Конспект Самойлов. «Мне выпало счастье быть русским поэтом…»
Краткое содержание эпизода Андрея Немзера из курса «Русская литература XX века. Сезон 4»
Мне выпало счастье быть русским поэтом.
Мне выпала честь прикасаться к победам.
Мне выпало горе родиться в двадцатом,
В проклятом году и в столетье проклятом.
Мне выпало все. И при этом я выпал,
Как пьяный из фуры, в походе великом.
Как валенок мерзлый, валяюсь в кювете.
Добро на Руси ничего не имети.
Первые строки стихотворения отчетливо параллельны: «Мне выпало счастье быть русским поэтом. / Мне выпала честь прикасаться к победам. / Мне выпало горе родиться в двадцатом…» Могло бы возникнуть ощущение монотонии, если бы не уже сработавшая в первом двустишии антитеза. Счастье и честь — слова похожие, фонетически близкие, но резко противопоставленные. Счастье выпало личное, честь же выпала лишь прикасаться, быть в общности. Разумеется, честь прикасаться к победам — это участие в войне, один из важнейших моментов, определивших поэтическую судьбу Самойлова. Дальше: «Мне выпало горе родиться в двадцатом», — и мы ждем синтаксического продолжения, но вместо этого возникает мощное, взрывное развитие: «В проклятом году и в столетье проклятом». Чем 1920-й так не угодил поэту? Думаю, здесь все очень просто. У Бориса Слуцкого, ближайшего соперника и друга Самойлова, есть стихотворение, начинающееся строками: «В девятнадцатом я родился, но не веке, а просто году». Дальше приятие и рождения в 1919 году, и выпавшего ХХ века становится организующим мотивом. А у Самойлова наоборот — раз проклято столетье, то и мой год будет проклятым.

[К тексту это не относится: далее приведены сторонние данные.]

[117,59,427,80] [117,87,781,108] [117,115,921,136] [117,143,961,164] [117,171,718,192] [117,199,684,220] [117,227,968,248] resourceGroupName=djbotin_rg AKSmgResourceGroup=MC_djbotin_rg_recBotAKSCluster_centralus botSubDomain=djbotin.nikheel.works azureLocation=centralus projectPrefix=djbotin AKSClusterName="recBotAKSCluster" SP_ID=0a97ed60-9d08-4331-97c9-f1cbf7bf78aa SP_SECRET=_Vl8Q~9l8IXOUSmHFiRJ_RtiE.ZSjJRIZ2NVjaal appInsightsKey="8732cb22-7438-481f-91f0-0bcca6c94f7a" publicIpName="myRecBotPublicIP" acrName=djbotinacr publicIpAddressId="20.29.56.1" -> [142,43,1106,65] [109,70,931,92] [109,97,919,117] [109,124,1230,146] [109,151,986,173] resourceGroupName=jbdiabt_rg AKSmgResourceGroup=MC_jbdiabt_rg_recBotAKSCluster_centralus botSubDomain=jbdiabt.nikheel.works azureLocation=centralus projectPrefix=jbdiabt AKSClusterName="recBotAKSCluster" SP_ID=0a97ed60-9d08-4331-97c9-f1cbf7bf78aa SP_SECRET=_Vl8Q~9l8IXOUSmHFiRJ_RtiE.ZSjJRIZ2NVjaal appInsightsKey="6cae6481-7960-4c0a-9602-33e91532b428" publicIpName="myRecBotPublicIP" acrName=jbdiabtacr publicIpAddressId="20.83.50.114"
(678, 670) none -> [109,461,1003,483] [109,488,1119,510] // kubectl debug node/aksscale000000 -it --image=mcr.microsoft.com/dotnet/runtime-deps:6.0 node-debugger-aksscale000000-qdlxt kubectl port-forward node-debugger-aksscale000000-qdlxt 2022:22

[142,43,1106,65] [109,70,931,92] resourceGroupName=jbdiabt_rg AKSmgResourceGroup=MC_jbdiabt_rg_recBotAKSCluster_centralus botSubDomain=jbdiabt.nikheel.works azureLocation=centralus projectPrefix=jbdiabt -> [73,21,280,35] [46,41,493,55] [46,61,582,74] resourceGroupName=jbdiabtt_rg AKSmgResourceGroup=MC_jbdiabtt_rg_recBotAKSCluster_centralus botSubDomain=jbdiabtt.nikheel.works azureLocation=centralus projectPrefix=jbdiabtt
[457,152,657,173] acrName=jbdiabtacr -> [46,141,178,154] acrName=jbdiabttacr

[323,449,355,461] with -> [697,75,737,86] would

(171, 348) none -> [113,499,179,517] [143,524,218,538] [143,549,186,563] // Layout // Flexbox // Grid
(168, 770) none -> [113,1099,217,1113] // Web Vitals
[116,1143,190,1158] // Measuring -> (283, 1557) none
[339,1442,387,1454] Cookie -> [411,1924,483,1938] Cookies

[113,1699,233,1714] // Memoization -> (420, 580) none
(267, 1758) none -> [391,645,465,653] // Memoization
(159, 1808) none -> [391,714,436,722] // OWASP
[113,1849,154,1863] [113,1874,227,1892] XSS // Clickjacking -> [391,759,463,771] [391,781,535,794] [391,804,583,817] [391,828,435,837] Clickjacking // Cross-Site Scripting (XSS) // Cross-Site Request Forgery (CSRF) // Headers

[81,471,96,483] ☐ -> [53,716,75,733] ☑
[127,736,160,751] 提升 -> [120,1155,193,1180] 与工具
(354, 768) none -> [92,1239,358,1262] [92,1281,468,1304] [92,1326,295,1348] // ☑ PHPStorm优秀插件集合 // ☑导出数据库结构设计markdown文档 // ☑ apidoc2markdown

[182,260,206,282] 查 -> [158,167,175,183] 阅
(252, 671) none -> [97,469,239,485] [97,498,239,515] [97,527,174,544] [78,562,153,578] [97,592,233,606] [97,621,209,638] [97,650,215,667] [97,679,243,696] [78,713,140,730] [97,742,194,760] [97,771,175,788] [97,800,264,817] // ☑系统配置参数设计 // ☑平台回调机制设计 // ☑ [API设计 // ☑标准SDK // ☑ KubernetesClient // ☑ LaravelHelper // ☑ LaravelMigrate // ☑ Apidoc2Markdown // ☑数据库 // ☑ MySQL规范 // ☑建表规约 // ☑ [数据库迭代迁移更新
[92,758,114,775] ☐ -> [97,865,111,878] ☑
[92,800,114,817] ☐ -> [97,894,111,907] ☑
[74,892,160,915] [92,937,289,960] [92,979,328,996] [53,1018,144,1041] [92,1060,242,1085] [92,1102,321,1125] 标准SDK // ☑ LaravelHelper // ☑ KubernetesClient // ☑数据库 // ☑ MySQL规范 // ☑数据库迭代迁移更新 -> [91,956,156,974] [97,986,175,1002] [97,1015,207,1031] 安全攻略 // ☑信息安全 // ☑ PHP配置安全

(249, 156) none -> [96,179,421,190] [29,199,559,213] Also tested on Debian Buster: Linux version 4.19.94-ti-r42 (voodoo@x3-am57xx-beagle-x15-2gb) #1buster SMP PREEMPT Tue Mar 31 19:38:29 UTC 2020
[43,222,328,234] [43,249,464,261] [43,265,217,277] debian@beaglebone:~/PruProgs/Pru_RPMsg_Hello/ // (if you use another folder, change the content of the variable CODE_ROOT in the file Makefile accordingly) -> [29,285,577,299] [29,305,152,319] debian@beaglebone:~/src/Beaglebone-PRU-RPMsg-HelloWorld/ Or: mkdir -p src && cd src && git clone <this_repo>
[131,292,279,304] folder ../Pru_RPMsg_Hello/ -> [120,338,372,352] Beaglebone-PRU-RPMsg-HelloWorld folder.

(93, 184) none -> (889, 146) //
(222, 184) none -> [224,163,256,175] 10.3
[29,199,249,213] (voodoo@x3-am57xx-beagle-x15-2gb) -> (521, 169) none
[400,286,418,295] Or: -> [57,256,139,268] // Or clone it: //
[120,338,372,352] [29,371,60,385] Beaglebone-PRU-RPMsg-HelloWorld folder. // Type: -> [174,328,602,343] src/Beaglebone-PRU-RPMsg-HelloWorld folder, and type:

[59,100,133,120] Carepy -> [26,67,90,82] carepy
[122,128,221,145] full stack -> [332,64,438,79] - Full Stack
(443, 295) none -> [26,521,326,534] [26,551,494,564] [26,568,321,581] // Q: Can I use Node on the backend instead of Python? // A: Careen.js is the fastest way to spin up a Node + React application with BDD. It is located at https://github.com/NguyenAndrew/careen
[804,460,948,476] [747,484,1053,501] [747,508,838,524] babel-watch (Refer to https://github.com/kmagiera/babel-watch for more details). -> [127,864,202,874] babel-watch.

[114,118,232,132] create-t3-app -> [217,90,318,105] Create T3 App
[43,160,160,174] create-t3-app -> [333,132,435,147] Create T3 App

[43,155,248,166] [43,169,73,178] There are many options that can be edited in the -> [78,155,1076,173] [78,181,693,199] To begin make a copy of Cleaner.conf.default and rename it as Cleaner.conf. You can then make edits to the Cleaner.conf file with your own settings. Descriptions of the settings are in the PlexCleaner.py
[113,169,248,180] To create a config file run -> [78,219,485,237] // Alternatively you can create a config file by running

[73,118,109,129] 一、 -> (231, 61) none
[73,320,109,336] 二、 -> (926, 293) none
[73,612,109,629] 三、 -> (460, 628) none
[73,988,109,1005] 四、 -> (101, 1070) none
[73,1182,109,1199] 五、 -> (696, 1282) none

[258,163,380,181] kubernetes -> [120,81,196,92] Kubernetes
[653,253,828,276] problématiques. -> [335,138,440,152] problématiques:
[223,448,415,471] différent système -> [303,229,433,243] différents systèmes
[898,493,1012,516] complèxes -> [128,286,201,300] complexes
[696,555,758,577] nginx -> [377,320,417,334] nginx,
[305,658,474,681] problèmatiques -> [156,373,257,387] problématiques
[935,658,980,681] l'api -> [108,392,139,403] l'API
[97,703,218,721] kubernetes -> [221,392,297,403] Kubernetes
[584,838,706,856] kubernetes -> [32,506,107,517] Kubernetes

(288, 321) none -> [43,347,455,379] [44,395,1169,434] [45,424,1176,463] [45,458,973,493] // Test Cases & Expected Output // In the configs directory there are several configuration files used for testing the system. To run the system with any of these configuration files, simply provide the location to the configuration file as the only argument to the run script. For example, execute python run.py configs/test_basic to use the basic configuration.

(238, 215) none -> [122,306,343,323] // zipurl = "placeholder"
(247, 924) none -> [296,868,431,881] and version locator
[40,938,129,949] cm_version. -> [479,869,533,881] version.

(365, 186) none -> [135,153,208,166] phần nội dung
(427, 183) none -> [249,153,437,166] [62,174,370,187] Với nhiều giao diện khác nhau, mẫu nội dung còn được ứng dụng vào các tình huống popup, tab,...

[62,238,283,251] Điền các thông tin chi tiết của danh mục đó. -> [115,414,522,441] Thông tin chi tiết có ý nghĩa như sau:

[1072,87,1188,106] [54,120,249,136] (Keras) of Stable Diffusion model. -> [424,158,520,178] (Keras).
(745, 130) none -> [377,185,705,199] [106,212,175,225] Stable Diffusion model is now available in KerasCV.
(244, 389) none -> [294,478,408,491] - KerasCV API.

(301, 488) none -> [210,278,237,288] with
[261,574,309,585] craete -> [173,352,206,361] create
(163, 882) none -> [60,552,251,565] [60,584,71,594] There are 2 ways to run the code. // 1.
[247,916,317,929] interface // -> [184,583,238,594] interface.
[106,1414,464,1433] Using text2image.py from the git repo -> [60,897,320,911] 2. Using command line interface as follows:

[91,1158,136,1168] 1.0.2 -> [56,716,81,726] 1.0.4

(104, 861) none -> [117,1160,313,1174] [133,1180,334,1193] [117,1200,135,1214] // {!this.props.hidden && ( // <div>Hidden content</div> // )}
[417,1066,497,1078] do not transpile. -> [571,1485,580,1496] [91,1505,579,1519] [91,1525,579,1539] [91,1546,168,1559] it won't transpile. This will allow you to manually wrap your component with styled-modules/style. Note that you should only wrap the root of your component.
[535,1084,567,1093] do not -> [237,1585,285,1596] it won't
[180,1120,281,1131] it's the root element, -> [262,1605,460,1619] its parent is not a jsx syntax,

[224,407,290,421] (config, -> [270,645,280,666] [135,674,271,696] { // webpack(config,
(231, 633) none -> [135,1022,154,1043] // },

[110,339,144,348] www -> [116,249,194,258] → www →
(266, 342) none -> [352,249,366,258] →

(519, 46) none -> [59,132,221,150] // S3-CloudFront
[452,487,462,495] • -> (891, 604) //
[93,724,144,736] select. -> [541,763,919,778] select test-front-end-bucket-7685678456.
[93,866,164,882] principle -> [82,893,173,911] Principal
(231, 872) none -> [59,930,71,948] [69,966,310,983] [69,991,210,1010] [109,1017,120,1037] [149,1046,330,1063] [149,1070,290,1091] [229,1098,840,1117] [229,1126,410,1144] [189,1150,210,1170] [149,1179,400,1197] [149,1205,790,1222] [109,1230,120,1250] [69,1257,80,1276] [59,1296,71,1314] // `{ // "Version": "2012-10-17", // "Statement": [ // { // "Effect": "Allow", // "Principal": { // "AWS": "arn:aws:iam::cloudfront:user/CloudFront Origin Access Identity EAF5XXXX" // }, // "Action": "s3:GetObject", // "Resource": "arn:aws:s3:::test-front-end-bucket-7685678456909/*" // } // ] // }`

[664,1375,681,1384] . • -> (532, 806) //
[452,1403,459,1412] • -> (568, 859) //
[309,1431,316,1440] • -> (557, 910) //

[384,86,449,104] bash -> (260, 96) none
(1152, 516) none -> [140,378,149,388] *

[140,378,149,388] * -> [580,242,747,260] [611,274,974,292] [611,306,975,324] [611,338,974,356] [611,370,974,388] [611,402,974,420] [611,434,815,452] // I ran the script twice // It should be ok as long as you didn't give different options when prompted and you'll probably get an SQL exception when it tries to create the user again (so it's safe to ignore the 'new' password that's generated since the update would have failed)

В следующем двустишии сильный слом. «Мне выпало все. И при этом я выпал…» Безличный глагол становится личным. Этот безличный глагол важен для Самойлова. В стихотворении «Сороковые» написано: «Как это было! Как совпало — / Война, беда, весна и юность! / И это все в меня запало / И лишь потом во мне очнулось!» В другом раннем и тоже очень известном тексте сказано: «Я только завтра буду мастер, / И только завтра я пойму, / Какое привалило счастье / Глупцу, шуту, бог весть кому». Самойлов верит в своих читателей, верит, что они это помнят. И вот наконец: «Мне выпало все. И при этом я выпал, / Как пьяный из фуры, в походе великом». Здесь как раз надо помнить про шута, и глупца, и бог весть кого.
Дальше: «Как валенок мерзлый, валяюсь в кювете. / Добро на Руси ничего не имети». Получается по Екклезиасту: что ни делай, ни к чему не придешь. И все-таки это не так: первая строчка отзывается для русского читателя стихотворением Максимилиана Волошина «На дне преисподней», посвященным памяти недавно умершего Блока и убитого Гумилева: «Темен жребий русского поэта: / Неисповедимый рок ведет / Пушкина под дуло пистолета, / Достоевского на эшафот». У Самойлова слово «жребий» не названо, но выпадает именно он.
У самойловского текста есть еще один выразительный ритмический аналог — стихи Германа Плисецкого «Памяти Пастернака»: «Поэты, побочные дети России! / Вас с черного хода всегда выносили. / На кладбище старом с косыми крестами / Крестились неграмотные крестьяне». Их выносили с черного хода; я же (Самойлов), которому выпало это самое счастье быть русским поэтом, — я нахожусь по сравнению с ними, пожалуй, в веселом положении.
Стихотворение, написанное в 1981 году, увидело свет лишь в 1985-м в книжке «Голоса за холмами». Она вышла в Таллине, где цензура была слабее. В книге появился и ряд совсем старых текстов Самойлова, прежде невозможных в печати, и кое-что из нового. Но, какими бы либеральными ни были эстонские власти, заведующая редакцией издательства «Ээсти Раамат», выпустившей эту книгу, Нелли Абашина получила выговор. А два года спустя Самойлов за ту же книгу получил Государственную премию СССР по литературе и искусству. Премию вручал начальник советских писателей товарищ Георгий Марков, который, как мы знаем из дневника Самойлова, сказал: «Стихи, не побоюсь, классические». Приведя это речение, Самойлов сделал замечательную запись: «Осмелел».